- [BRIEF] Whenever a line in the data holds the string "pixels", copy that line.

- [WORKING DATA]
○ ○ ○ ○ ○

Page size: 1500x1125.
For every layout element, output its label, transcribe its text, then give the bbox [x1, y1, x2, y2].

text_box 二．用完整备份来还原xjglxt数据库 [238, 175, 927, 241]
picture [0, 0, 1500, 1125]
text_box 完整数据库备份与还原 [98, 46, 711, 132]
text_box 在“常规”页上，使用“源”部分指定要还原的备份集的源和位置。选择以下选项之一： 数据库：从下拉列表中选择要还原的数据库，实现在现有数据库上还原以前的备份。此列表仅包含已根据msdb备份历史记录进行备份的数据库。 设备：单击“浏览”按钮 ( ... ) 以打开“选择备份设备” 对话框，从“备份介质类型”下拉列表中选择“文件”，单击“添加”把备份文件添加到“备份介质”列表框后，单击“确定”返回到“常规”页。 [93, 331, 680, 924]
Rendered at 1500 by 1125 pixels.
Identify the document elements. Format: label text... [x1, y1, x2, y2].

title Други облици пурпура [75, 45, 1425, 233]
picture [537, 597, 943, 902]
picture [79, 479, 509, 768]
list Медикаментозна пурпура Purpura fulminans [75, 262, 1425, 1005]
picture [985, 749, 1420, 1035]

○ ○ ○ ○ ○

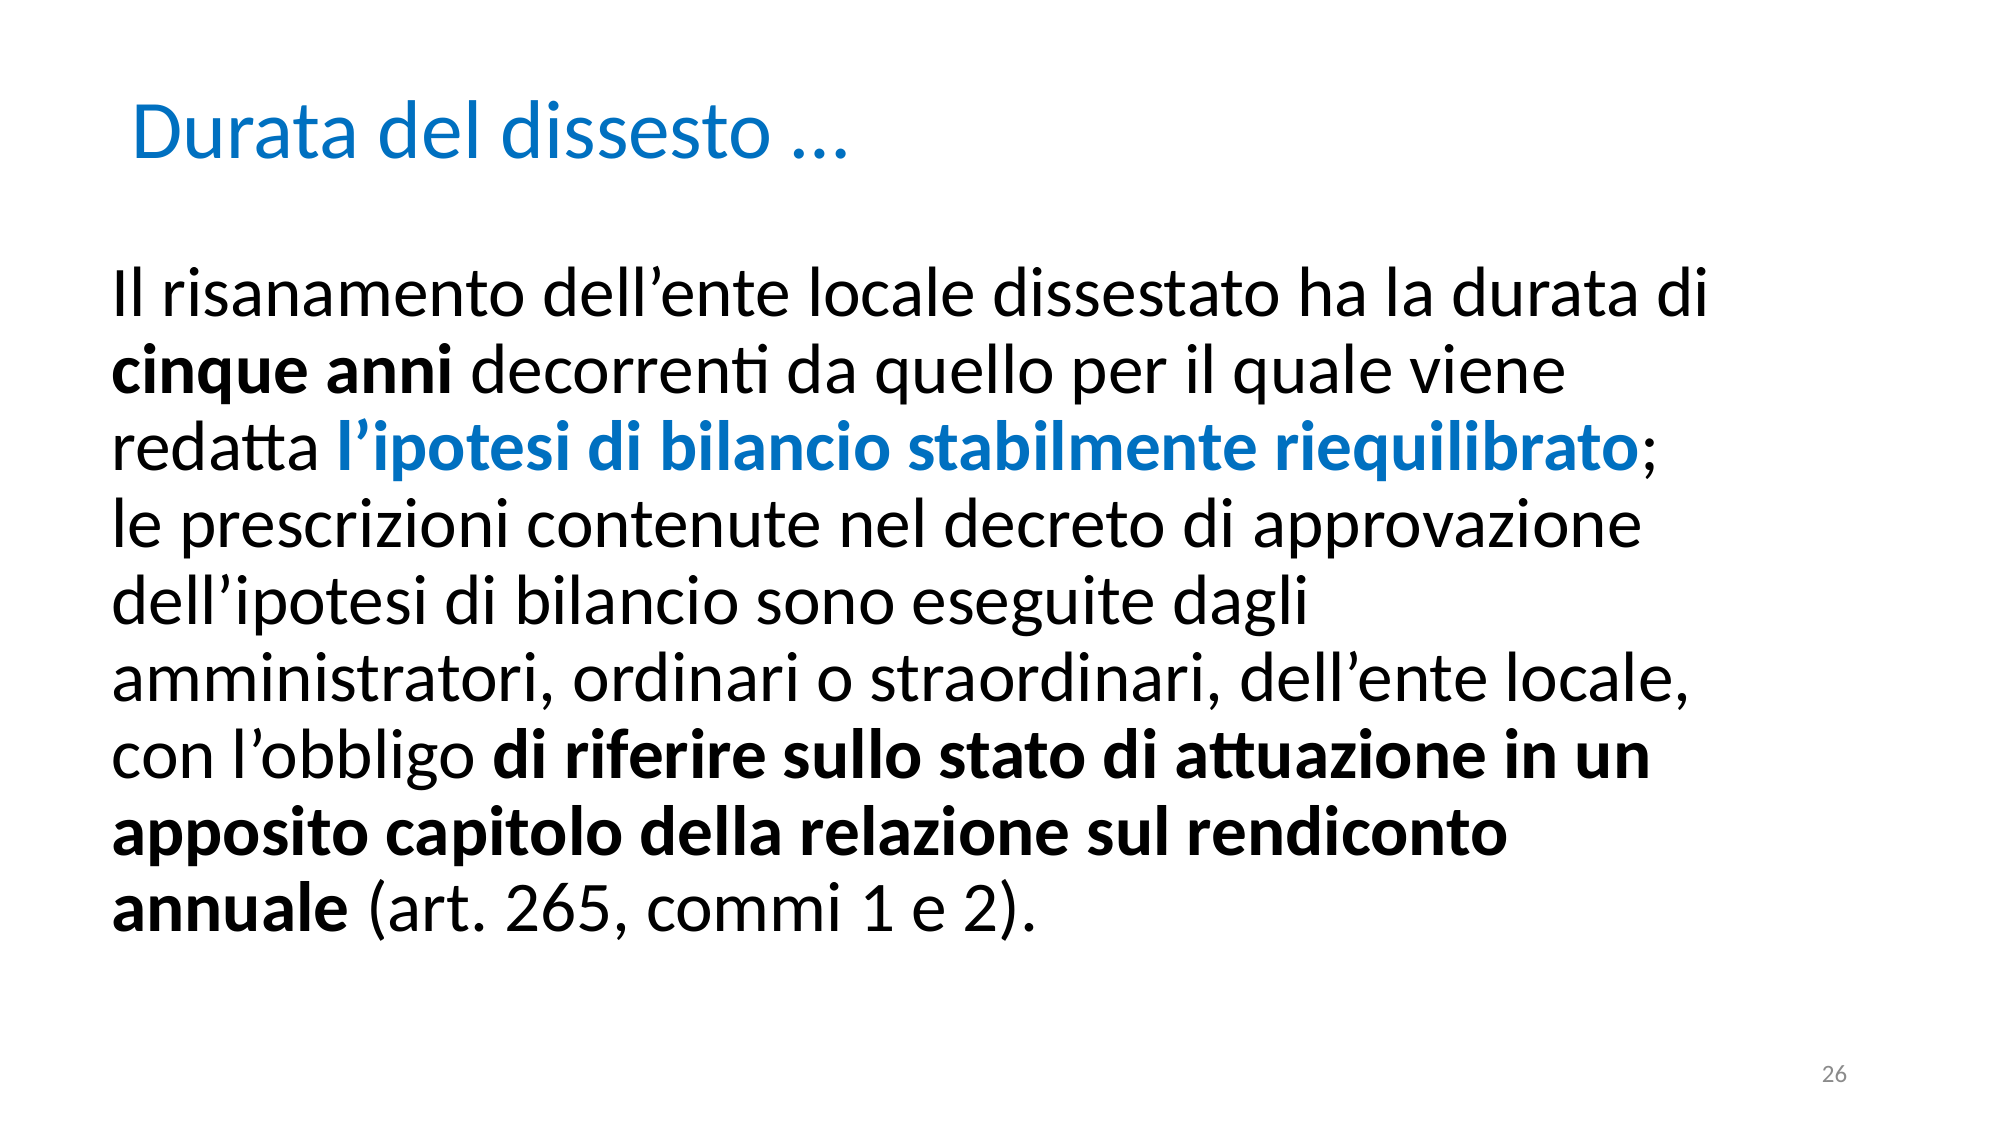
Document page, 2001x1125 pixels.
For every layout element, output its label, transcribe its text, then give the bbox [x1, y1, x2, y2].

○ ○ ○ ○ ○

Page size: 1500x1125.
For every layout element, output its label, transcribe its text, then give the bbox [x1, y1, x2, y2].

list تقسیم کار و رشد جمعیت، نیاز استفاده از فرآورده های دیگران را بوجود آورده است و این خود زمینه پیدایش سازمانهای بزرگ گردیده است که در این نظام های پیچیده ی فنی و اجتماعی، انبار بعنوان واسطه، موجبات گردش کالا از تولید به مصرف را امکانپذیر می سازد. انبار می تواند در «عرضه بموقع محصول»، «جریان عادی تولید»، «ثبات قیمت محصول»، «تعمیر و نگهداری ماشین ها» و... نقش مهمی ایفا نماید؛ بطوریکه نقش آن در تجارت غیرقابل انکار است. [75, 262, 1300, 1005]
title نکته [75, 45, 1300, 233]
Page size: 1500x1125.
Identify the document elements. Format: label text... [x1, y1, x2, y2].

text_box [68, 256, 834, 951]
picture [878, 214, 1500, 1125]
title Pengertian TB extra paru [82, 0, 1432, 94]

○ ○ ○ ○ ○

- [EXERCISE SOLUTION]
Rendered at 1500 by 1125 pixels.
Document page, 2001x1125 pixels.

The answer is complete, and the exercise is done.